Short and sweet, and all you really will likely need for a PE written right in the chart:
General: AAO x 3, NAD, pleasant
Vitals: T 100.2 noted, o/w WNL
HEENT: NCAT, EOMI, PERRLA, MMM, no lymphadenopathy, no thyromegaly, TM intact
CV: RRR, S1 S2 audible, no S3, S4, no g/r/m, PMI not displaced, no JVD, no carotid bruits, CR < 2 sec
Lungs: CTA bilaterally, no r/r/w, no egophany, tactile fremitus WNL
Abd: Soft, NT, ND, tympanic x 4, BS x 4, no organomegaly
Back: No step-offs, midline spine, no CVA tenderness
Ext: no cyanosis, no edema, + 2 peripheral pulses b/l
Neuro: CN 2-12 intact with L sensorineural hearing loss, 5/5 strength x 4 b/l w/ good tone, sensation to LT intact symmetrically and b/l,
RAM intact, finger-to-nose intact, proprioception intact, negative Romberg's, steady gait
The whole nine yards, as expected by one attending:
General: well-nourished African-American man, alert and oriented to questioning; pleasant demeanor; no acute distress.

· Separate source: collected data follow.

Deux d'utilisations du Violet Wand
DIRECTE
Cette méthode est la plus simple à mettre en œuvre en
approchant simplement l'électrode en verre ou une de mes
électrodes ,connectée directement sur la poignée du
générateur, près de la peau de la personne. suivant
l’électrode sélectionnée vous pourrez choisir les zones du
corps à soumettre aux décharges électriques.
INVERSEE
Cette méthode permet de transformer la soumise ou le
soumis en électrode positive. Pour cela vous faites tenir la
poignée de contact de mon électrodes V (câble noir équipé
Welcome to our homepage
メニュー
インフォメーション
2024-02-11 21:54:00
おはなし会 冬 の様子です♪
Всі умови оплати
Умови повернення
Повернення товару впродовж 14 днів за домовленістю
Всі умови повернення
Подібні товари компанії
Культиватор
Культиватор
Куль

HEENT: patient was normocephalic and atraumatic; pupils were equal, round and reactive to light and accommodation; extra-ocular movements intact; no visual field loss; oral mucosa moist without any visible lesions; no submandibular, occipital, supraclavicular or cervical lymphadenopathy; neck was supple, thyroid not obviously enlarged, trachea was midline; external ears appeared normal.

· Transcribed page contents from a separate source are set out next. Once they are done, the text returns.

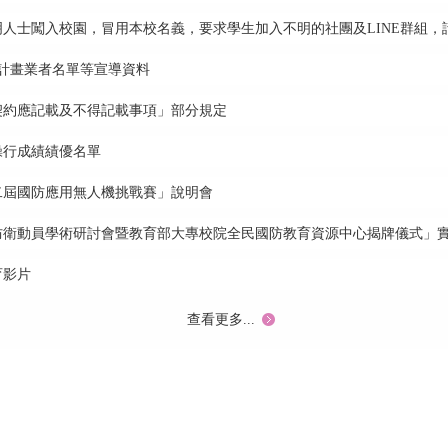
人士闖入校園，冒用本校名義，要求學生加入不明的社團及LINE群組，
計畫業者名單等宣導資料
契約應記載及不得記載事項」部分規定
操行成績績優名單
二屆國防應用無人機挑戰賽」說明會
暨防衛動員學術研討會暨教育部大專校院全民國防教育資源中心揭牌儀式」
育影片
查看更多...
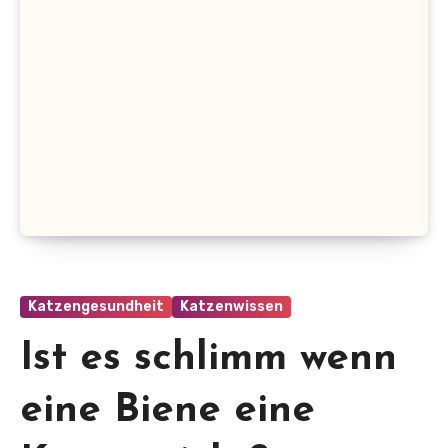
Katzengesundheit
Katzenwissen
Ist es schlimm wenn
eine Biene eine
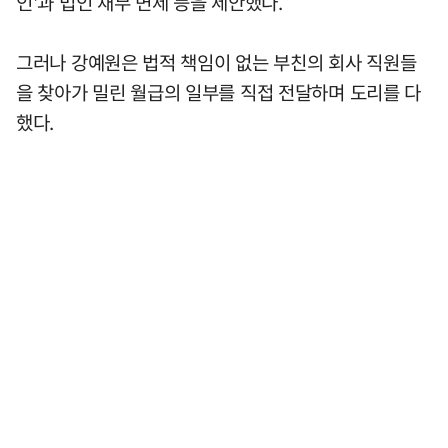
인'과 법인 채무 면제 등을 제안했다.
그러나 강예원은 법적 책임이 없는 부친의 회사 직원들
을 찾아가 밀린 월급의 일부를 직접 전달하며 도리를 다
했다.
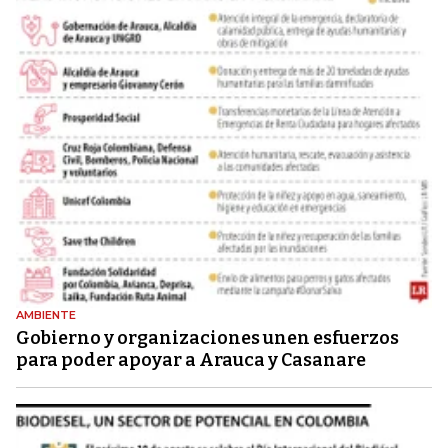
AMBIENTE
Gobierno y organizaciones unen esfuerzos
para poder apoyar a Arauca y Casanare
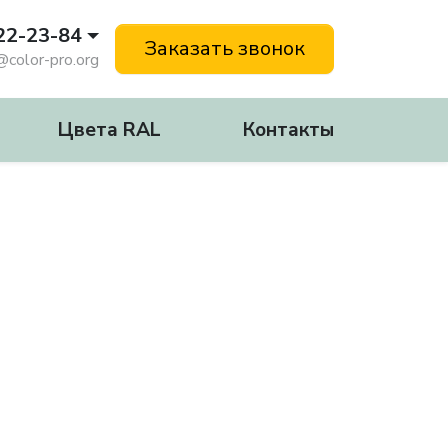
122-23-84
Заказать звонок
@color-pro.org
Цвета RAL
Контакты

CV: No JVD; +2 DP pulses bilaterally, +2 radial pulses bilaterally; regular rate and normal rhythm, normal S1 and S2, no murmurs, rubs or gallops; no carotid bruits.
Respiratory: symmetric expansion on inspection; tactile fremitus was present equally bilaterally on palpation; lungs were resonant on percussion; vesicular breath sounds bilaterally, no wheezes, rales or rhonchi noted.
Abdomen: no visible lesions or abnormalities on inspection; normoactive bowel sounds in all four quadrants; some epigastric tenderness on deep palpation; non-distended; no hepatosplenomegaly noted, but it was difficult to palpate; tympanic in all four quadrants.
Extremities: no cyanosis, clubbing or edema; sensation present in all four extremities with no focal deficits.
Musculoskeletal: good muscle tone in upper and lower extremities bilaterally
Neurological: patient was alert and oriented to questioning; cranial nerves 2-12 intact grossly; motor strength was 5/5 in bilateral upper and lower extremities; downgoing toes bilaterally; no dysequilibrium noted in gait; DTRs: 1+ biceps/triceps/brachioradialis/Achilles/patellar tendon bilaterally. Recruitment utilized for lower extremity DTRs. No dysdiadochokinesia noted. Speech was fluent and appropriate. Affect was congruent.
Rectal: weakly positive guaiac reported by the ED physician.